*SET EXERCISE*. Can you write out these rows again, switching every "latitude" to "lat" and leaving everything else unchanged?

════

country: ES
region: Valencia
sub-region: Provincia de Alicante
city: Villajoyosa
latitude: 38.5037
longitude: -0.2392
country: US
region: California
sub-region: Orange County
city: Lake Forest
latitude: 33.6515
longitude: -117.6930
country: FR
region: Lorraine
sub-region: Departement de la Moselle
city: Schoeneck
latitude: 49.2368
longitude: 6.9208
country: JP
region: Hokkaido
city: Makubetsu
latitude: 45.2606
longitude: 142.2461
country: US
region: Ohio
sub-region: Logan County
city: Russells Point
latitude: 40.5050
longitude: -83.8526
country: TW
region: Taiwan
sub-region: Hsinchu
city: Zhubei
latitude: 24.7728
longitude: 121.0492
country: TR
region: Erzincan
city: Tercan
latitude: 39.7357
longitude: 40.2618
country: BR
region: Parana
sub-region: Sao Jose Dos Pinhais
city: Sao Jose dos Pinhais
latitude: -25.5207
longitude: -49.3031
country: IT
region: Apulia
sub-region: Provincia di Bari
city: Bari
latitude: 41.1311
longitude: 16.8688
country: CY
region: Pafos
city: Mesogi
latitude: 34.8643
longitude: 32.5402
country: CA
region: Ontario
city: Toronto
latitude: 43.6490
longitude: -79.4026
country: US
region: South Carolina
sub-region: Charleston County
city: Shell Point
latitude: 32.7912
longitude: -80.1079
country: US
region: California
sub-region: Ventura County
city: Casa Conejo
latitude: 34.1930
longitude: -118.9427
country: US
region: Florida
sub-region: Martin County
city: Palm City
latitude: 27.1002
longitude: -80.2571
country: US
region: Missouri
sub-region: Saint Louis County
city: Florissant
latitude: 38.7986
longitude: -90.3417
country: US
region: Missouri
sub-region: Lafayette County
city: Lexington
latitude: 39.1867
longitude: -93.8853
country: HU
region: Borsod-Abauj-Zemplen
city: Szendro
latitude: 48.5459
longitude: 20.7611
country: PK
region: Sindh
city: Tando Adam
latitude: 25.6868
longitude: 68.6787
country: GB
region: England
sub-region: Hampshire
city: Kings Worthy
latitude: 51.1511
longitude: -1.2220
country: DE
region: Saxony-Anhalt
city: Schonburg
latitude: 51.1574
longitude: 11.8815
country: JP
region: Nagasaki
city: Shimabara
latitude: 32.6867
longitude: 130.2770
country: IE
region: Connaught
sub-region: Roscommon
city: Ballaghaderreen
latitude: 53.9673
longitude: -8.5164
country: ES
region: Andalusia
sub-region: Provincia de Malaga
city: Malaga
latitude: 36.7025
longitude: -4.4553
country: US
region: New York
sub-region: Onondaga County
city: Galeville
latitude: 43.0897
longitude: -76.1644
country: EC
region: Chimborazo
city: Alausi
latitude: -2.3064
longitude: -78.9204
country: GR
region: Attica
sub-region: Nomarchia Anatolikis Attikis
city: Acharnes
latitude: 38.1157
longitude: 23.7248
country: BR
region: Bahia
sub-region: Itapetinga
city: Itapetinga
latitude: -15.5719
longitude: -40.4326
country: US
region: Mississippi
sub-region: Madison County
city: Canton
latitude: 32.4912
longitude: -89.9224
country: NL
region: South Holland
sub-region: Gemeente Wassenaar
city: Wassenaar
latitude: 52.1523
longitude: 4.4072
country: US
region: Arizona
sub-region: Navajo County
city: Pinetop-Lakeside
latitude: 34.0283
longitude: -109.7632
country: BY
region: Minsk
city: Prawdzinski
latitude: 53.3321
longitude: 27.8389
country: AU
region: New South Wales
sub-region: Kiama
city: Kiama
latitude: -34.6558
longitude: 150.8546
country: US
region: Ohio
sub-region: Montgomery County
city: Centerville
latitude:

════

*RESULT FOR THIS TASK*.
country: ES
region: Valencia
sub-region: Provincia de Alicante
city: Villajoyosa
lat: 38.5037
longitude: -0.2392
country: US
region: California
sub-region: Orange County
city: Lake Forest
lat: 33.6515
longitude: -117.6930
country: FR
region: Lorraine
sub-region: Departement de la Moselle
city: Schoeneck
lat: 49.2368
longitude: 6.9208
country: JP
region: Hokkaido
city: Makubetsu
lat: 45.2606
longitude: 142.2461
country: US
region: Ohio
sub-region: Logan County
city: Russells Point
lat: 40.5050
longitude: -83.8526
country: TW
region: Taiwan
sub-region: Hsinchu
city: Zhubei
lat: 24.7728
longitude: 121.0492
country: TR
region: Erzincan
city: Tercan
lat: 39.7357
longitude: 40.2618
country: BR
region: Parana
sub-region: Sao Jose Dos Pinhais
city: Sao Jose dos Pinhais
lat: -25.5207
longitude: -49.3031
country: IT
region: Apulia
sub-region: Provincia di Bari
city: Bari
lat: 41.1311
longitude: 16.8688
country: CY
region: Pafos
city: Mesogi
lat: 34.8643
longitude: 32.5402
country: CA
region: Ontario
city: Toronto
lat: 43.6490
longitude: -79.4026
country: US
region: South Carolina
sub-region: Charleston County
city: Shell Point
lat: 32.7912
longitude: -80.1079
country: US
region: California
sub-region: Ventura County
city: Casa Conejo
lat: 34.1930
longitude: -118.9427
country: US
region: Florida
sub-region: Martin County
city: Palm City
lat: 27.1002
longitude: -80.2571
country: US
region: Missouri
sub-region: Saint Louis County
city: Florissant
lat: 38.7986
longitude: -90.3417
country: US
region: Missouri
sub-region: Lafayette County
city: Lexington
lat: 39.1867
longitude: -93.8853
country: HU
region: Borsod-Abauj-Zemplen
city: Szendro
lat: 48.5459
longitude: 20.7611
country: PK
region: Sindh
city: Tando Adam
lat: 25.6868
longitude: 68.6787
country: GB
region: England
sub-region: Hampshire
city: Kings Worthy
lat: 51.1511
longitude: -1.2220
country: DE
region: Saxony-Anhalt
city: Schonburg
lat: 51.1574
longitude: 11.8815
country: JP
region: Nagasaki
city: Shimabara
lat: 32.6867
longitude: 130.2770
country: IE
region: Connaught
sub-region: Roscommon
city: Ballaghaderreen
lat: 53.9673
longitude: -8.5164
country: ES
region: Andalusia
sub-region: Provincia de Malaga
city: Malaga
lat: 36.7025
longitude: -4.4553
country: US
region: New York
sub-region: Onondaga County
city: Galeville
lat: 43.0897
longitude: -76.1644
country: EC
region: Chimborazo
city: Alausi
lat: -2.3064
longitude: -78.9204
country: GR
region: Attica
sub-region: Nomarchia Anatolikis Attikis
city: Acharnes
lat: 38.1157
longitude: 23.7248
country: BR
region: Bahia
sub-region: Itapetinga
city: Itapetinga
lat: -15.5719
longitude: -40.4326
country: US
region: Mississippi
sub-region: Madison County
city: Canton
lat: 32.4912
longitude: -89.9224
country: NL
region: South Holland
sub-region: Gemeente Wassenaar
city: Wassenaar
lat: 52.1523
longitude: 4.4072
country: US
region: Arizona
sub-region: Navajo County
city: Pinetop-Lakeside
lat: 34.0283
longitude: -109.7632
country: BY
region: Minsk
city: Prawdzinski
lat: 53.3321
longitude: 27.8389
country: AU
region: New South Wales
sub-region: Kiama
city: Kiama
lat: -34.6558
longitude: 150.8546
country: US
region: Ohio
sub-region: Montgomery County
city: Centerville
lat:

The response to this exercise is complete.